> **TEXT BLOCK**:
◆ ◆ ◆ ◆ ◆ ◆ ◆

Height is $\Omicron(\lg N)$

In a BBST, unlike a regular BST, it is guaranteed that the tree's height is $\Omicron(\lg N)$. This claim can be easily observed for a perfect BST, where each internal node has two children and all the leaves are at the same level.

Let's observe the perfect BSTs above

Given these perfect BSTs, one can intuit how this holds more generally.

First, convince yourself that the worst height of a BST is when it has the minimum number of nodes concerning its height. Then, let's call $N(h)$ the minimum number of nodes given height.

The worst case $h \in \Omicron(n)$ is when $N(h) = h+1$.

If we find the upper bound of $N(h)$ for BBST, then we've bounded the height of all BBSTs.

Let's consider a BBST of height $h \geq 3$ and the minimum number of nodes $n=N(h)$. This tree is composed of a root and two subtrees. Since the whole tree has the minimum number of nodes for its height, so do the subtrees. For the big tree to be of height $h$, one of the subtrees must be of height $h-1$. To get the minimum number of nodes, the other subtree is of height $h-2$.

◆ ◆ ◆ ◆ ◆ ◆ ◆

> **PROVIDED RECORDS**:
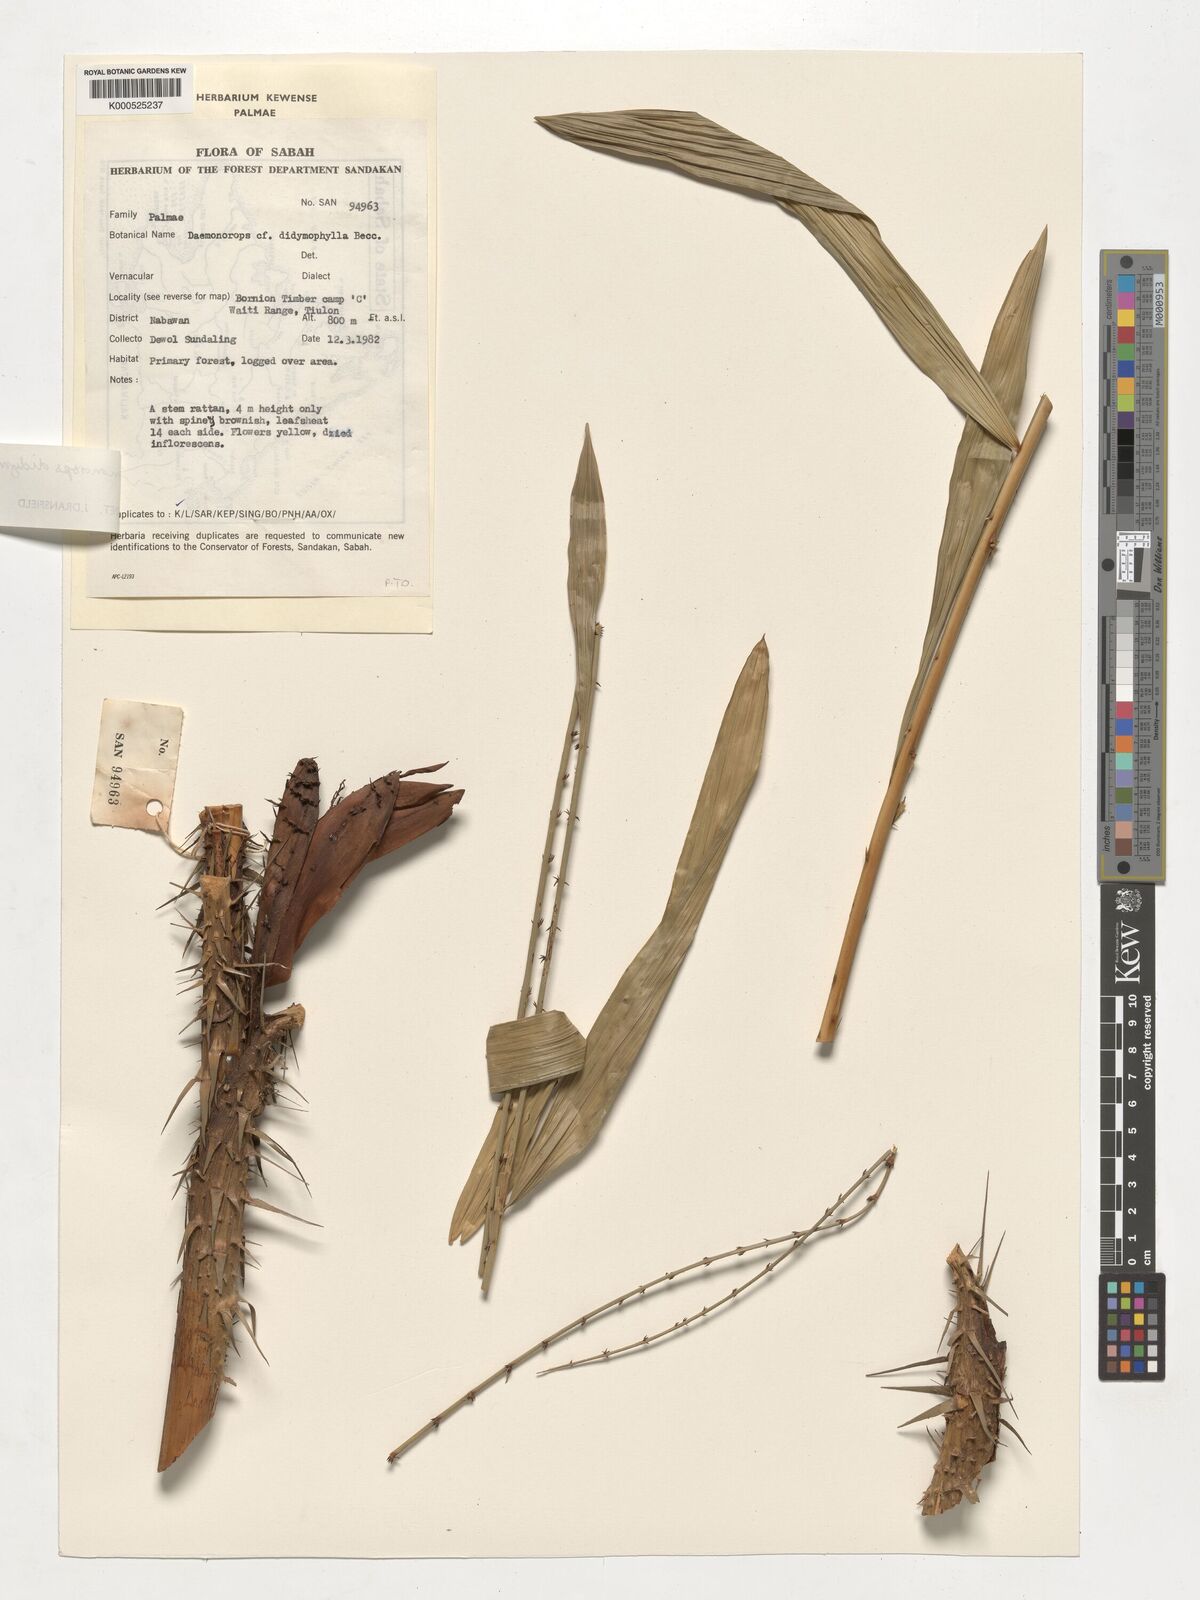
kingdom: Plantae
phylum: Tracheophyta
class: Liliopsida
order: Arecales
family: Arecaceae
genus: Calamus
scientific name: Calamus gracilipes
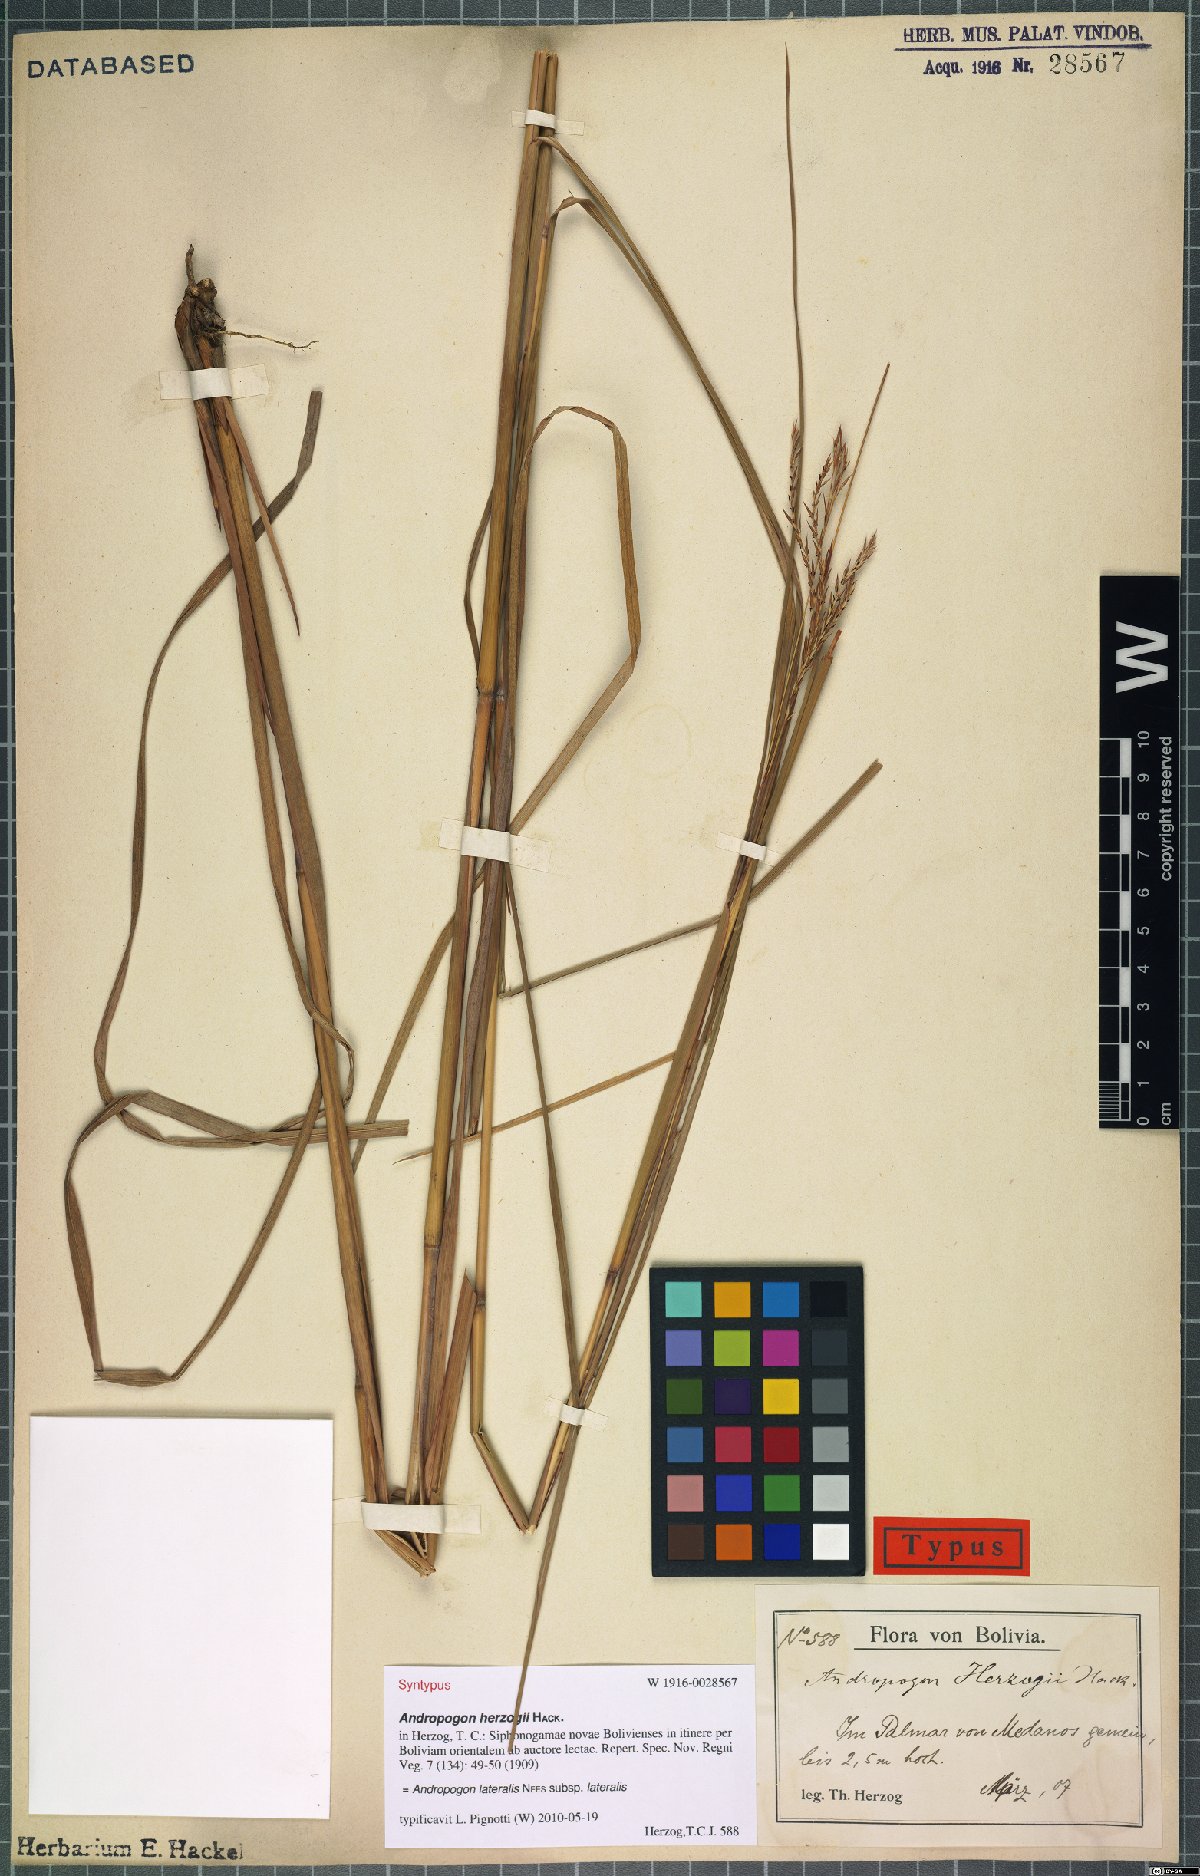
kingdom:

◆ ◆ ◆ ◆ ◆ ◆ ◆

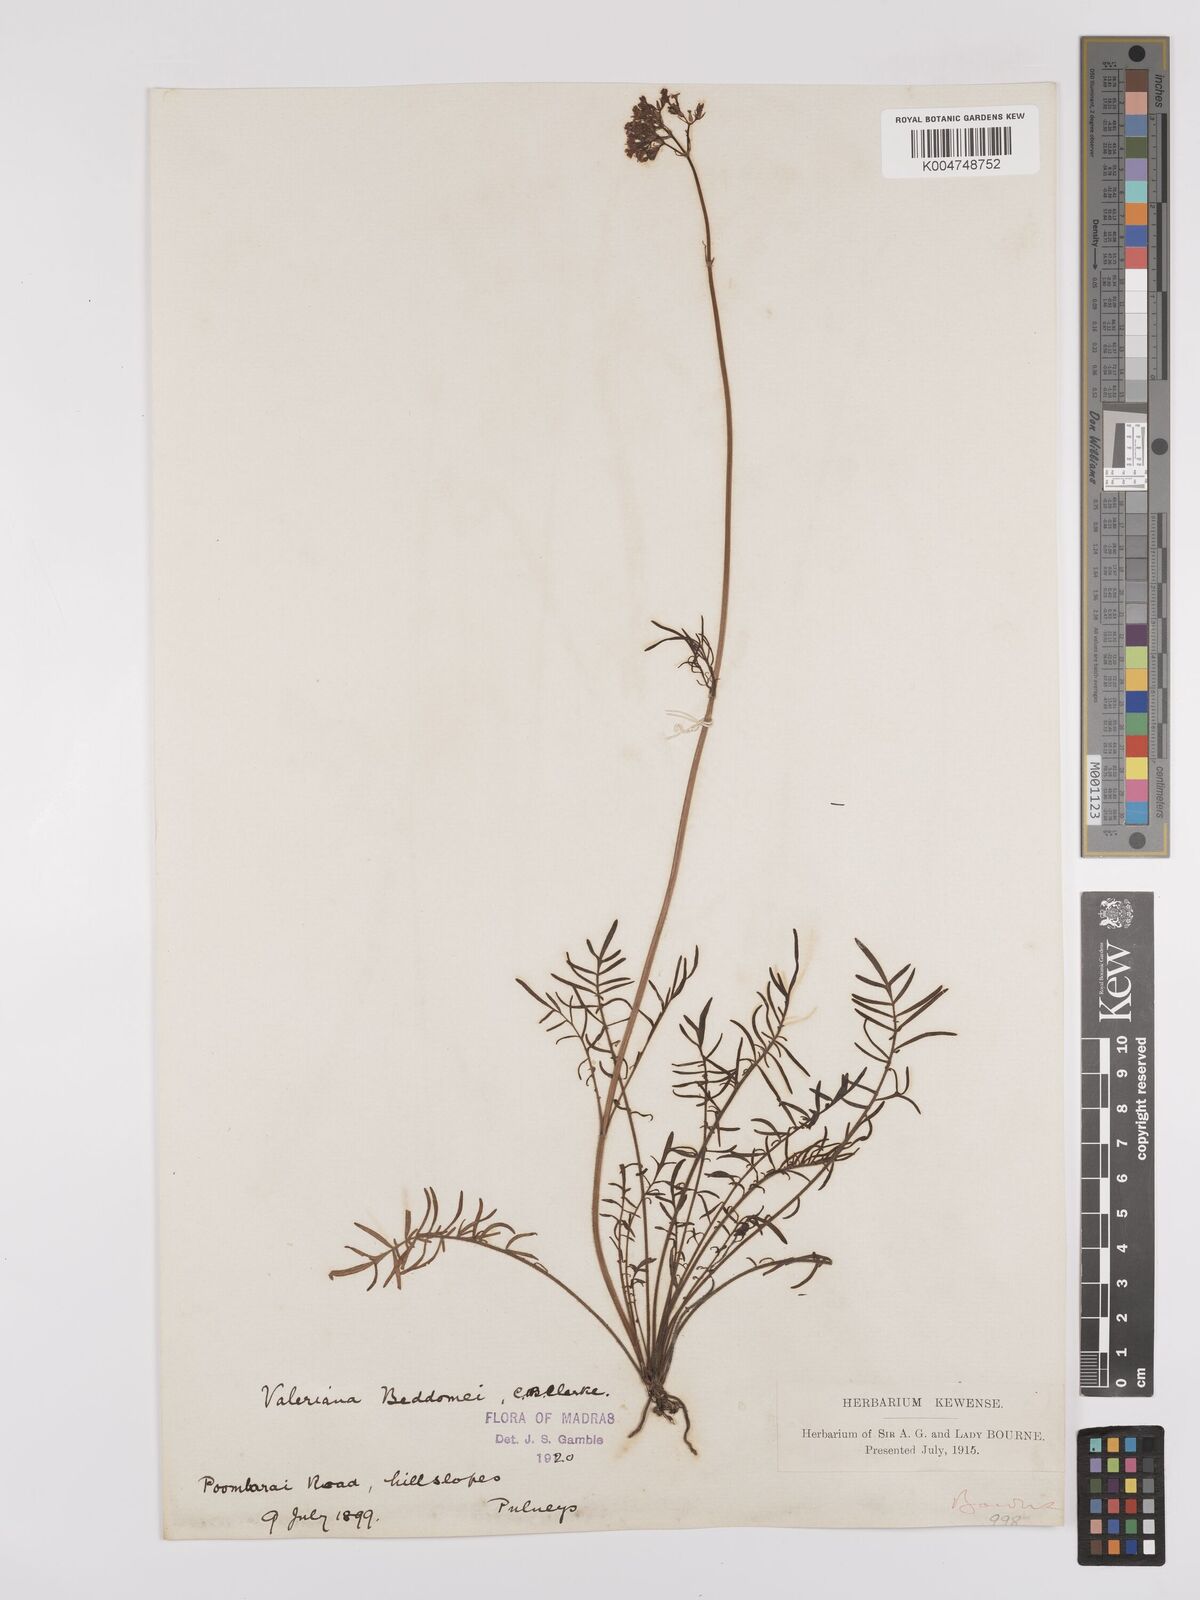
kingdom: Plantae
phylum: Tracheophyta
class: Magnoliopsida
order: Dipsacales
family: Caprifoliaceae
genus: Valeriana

◆ ◆ ◆ ◆ ◆ ◆ ◆

> **REQUIRED TASK 1**: Please print the passage on BBST height above, from "Let's observe the" through "nodes given height.", inclusive.
> **REQUIRED TASK 2**: In the passage on BBST height, if one subtree of a minimum-node BBST of height $h$ has height $h-1$, what height does the other subtree have?

> **TASK SOLUTION 1**:
Let's observe the perfect BSTs above

Given these perfect BSTs, one can intuit how this holds more generally.

First, convince yourself that the worst height of a BST is when it has the minimum number of nodes concerning its height. Then, let's call $N(h)$ the minimum number of nodes given height.

> **TASK SOLUTION 2**: $h-2$